For the word "linecap", give the number of lines in these entries that contain it, with nothing else.

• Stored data
○ ○ ○ ○ ○
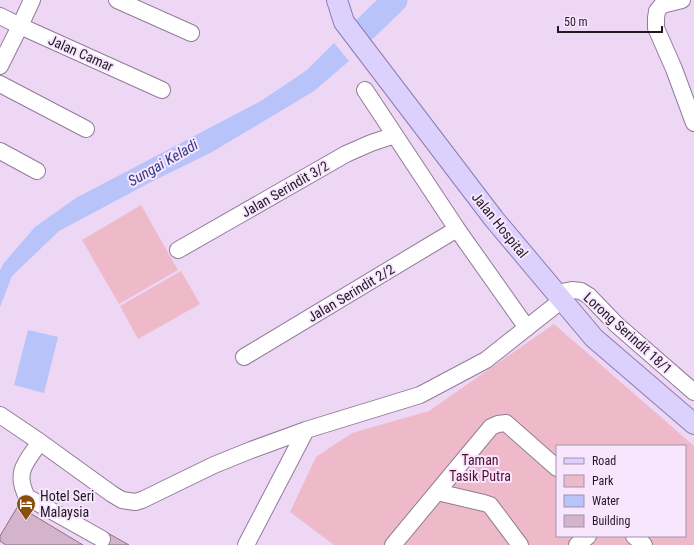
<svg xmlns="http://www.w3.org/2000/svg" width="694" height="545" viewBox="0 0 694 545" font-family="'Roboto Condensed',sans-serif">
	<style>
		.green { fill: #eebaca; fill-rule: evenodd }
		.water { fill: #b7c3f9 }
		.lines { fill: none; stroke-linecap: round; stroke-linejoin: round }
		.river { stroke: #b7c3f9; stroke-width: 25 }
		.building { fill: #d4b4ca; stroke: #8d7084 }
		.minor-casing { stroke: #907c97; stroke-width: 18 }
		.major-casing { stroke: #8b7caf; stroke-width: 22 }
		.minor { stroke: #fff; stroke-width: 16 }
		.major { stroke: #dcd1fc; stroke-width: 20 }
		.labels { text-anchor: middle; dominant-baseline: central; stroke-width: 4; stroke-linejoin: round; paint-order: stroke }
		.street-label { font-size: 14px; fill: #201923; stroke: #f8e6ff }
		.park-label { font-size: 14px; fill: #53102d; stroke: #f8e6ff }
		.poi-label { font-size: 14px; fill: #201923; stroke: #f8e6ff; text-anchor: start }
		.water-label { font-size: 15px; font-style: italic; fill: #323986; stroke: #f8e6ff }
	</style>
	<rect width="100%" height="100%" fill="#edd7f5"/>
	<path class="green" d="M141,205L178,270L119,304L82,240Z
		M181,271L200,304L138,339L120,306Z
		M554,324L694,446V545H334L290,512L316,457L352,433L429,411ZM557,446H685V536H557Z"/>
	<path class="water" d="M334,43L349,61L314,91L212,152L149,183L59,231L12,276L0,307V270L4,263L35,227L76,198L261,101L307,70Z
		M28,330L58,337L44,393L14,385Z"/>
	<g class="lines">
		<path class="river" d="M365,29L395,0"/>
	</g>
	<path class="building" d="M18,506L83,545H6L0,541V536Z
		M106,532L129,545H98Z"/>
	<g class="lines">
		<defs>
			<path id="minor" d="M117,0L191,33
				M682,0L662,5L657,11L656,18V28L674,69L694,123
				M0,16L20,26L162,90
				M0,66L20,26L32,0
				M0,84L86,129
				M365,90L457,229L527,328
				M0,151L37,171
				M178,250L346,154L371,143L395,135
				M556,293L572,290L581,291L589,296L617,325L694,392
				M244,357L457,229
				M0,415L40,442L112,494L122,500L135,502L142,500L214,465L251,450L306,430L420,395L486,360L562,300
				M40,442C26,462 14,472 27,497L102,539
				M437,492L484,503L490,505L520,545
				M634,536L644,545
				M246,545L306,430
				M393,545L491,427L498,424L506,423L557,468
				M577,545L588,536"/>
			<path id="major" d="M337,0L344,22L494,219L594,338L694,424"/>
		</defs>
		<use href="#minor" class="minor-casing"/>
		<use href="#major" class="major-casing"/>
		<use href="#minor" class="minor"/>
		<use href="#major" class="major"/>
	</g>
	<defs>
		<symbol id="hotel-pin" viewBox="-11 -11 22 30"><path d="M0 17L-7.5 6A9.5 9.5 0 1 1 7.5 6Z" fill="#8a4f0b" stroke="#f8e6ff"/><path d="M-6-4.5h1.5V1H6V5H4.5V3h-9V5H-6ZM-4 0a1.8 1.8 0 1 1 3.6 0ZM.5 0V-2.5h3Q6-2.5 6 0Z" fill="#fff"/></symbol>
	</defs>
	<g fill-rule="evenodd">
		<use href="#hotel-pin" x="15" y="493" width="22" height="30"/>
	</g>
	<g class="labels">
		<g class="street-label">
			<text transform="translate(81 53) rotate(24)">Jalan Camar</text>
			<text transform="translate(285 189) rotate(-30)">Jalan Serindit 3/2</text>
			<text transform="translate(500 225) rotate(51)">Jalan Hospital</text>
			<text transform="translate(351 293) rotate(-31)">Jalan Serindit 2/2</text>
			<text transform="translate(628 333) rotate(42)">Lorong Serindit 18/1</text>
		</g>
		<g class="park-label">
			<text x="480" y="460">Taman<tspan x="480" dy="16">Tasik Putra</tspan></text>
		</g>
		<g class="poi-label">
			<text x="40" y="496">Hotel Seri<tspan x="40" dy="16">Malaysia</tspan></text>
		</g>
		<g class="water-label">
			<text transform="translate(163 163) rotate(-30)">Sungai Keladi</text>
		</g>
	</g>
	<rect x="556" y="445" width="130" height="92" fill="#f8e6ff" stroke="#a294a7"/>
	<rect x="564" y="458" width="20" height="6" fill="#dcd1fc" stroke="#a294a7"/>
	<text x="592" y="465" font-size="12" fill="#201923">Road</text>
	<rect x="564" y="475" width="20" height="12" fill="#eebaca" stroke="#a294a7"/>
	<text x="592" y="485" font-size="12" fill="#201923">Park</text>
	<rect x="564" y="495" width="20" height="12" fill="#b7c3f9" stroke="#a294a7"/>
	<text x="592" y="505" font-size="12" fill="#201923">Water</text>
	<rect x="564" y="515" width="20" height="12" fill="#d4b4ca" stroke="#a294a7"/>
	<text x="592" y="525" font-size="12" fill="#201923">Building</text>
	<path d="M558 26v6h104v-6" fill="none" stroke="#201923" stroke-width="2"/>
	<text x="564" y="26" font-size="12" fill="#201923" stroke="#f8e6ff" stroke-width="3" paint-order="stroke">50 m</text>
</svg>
○ ○ ○ ○ ○
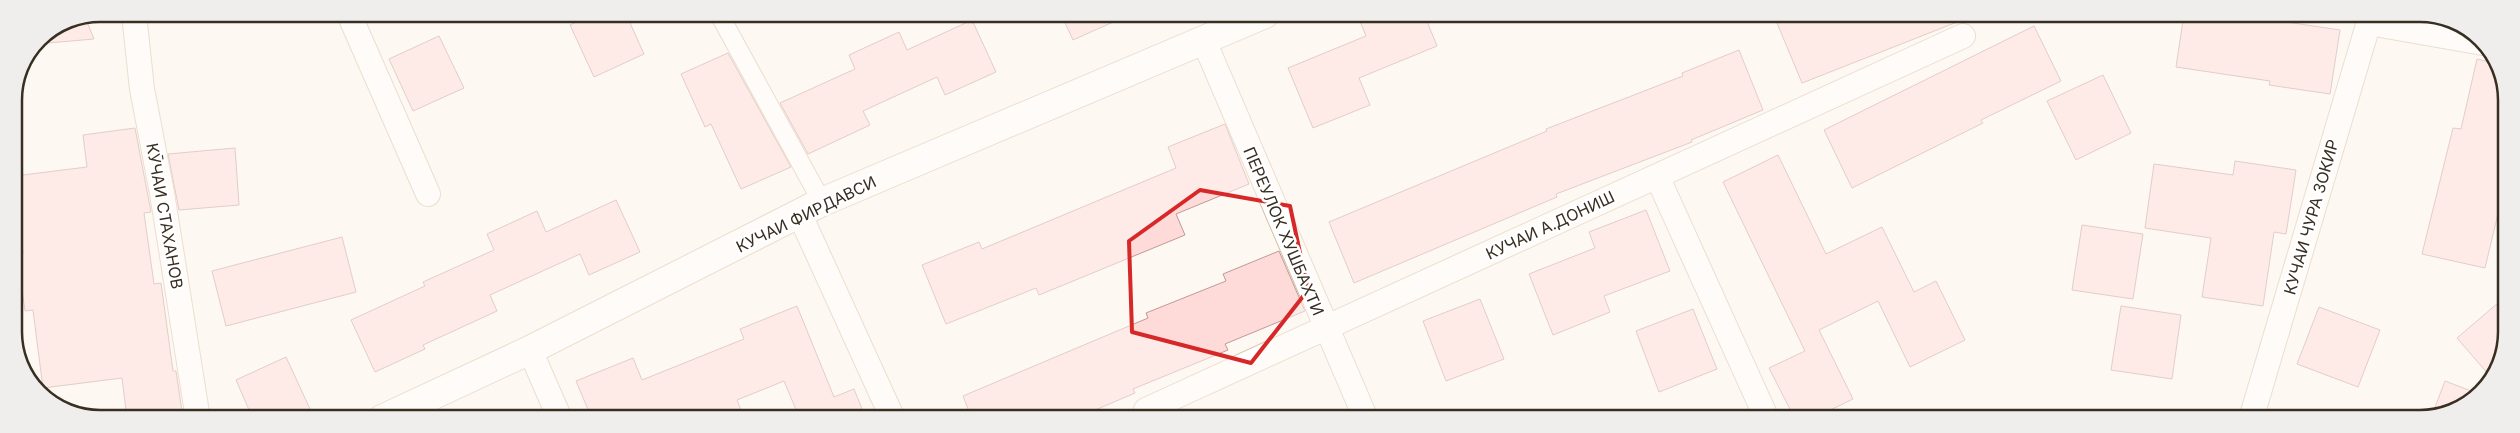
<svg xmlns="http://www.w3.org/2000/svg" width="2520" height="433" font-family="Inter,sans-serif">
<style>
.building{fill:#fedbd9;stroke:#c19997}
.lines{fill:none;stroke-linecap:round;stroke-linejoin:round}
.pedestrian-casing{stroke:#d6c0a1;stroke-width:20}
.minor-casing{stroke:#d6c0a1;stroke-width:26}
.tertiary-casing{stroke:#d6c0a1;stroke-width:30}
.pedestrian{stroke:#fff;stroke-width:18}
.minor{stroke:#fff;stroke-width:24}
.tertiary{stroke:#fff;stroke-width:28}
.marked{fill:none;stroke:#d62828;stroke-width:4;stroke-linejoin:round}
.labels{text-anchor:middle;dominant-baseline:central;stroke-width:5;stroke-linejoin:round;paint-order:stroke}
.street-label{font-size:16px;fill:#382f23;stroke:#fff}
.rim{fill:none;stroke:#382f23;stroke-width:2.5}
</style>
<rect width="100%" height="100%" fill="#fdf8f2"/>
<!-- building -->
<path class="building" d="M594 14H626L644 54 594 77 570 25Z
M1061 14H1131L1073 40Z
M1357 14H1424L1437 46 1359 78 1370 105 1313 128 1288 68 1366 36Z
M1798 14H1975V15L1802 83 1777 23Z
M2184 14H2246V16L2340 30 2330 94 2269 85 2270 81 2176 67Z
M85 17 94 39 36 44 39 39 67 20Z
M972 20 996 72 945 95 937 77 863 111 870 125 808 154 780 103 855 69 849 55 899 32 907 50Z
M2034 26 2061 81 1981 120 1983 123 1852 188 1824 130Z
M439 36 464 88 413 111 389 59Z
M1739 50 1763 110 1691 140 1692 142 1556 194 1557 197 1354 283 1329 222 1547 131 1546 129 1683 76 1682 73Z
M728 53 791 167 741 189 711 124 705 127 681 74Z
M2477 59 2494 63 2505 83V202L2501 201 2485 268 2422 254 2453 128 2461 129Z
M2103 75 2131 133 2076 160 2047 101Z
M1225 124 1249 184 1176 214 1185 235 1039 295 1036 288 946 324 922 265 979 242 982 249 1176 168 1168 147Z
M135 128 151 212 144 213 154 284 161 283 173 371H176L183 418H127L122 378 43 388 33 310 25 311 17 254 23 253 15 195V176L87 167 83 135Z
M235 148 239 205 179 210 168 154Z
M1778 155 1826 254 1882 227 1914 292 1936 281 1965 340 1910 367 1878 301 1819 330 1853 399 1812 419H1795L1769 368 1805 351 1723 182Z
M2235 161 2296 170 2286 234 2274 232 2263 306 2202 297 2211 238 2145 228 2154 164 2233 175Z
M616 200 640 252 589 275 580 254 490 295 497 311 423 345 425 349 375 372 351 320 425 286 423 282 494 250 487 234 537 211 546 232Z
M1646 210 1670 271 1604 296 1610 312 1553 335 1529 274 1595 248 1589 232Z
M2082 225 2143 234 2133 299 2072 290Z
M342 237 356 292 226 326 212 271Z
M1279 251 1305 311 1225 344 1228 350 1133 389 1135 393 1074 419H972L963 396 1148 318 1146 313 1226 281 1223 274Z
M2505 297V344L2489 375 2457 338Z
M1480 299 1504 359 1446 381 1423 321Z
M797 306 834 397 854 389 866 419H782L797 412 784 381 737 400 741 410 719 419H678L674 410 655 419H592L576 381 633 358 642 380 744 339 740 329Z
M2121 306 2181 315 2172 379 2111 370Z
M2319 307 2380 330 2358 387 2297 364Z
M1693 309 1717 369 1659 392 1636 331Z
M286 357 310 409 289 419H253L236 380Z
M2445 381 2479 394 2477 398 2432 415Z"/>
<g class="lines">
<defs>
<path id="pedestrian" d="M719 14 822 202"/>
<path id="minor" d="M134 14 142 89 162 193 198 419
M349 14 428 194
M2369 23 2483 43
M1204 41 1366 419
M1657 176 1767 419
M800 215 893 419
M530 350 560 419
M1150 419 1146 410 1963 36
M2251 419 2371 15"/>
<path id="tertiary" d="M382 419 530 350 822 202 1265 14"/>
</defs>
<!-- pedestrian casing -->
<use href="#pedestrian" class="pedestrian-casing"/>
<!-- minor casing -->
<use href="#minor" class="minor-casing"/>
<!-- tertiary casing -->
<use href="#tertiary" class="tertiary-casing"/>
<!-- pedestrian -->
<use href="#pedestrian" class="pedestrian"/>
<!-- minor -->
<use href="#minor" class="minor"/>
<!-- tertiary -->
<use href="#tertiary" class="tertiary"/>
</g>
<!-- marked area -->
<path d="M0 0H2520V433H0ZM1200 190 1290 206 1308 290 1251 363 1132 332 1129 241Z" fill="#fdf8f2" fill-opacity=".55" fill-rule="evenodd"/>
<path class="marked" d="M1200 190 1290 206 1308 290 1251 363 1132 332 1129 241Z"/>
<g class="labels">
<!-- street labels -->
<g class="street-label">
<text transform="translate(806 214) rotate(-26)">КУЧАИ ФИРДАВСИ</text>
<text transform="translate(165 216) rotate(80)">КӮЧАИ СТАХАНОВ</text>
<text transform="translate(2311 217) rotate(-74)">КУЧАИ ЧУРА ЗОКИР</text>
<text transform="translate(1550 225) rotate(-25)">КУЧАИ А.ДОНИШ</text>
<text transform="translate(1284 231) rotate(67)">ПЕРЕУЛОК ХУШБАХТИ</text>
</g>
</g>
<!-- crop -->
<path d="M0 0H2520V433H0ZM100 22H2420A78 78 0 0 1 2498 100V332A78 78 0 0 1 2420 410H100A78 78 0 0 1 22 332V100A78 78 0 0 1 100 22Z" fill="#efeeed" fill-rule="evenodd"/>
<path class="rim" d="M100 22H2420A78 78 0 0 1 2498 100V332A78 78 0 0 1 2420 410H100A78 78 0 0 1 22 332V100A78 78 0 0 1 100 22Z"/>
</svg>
○ ○ ○ ○ ○
• TASK OUTPUT
2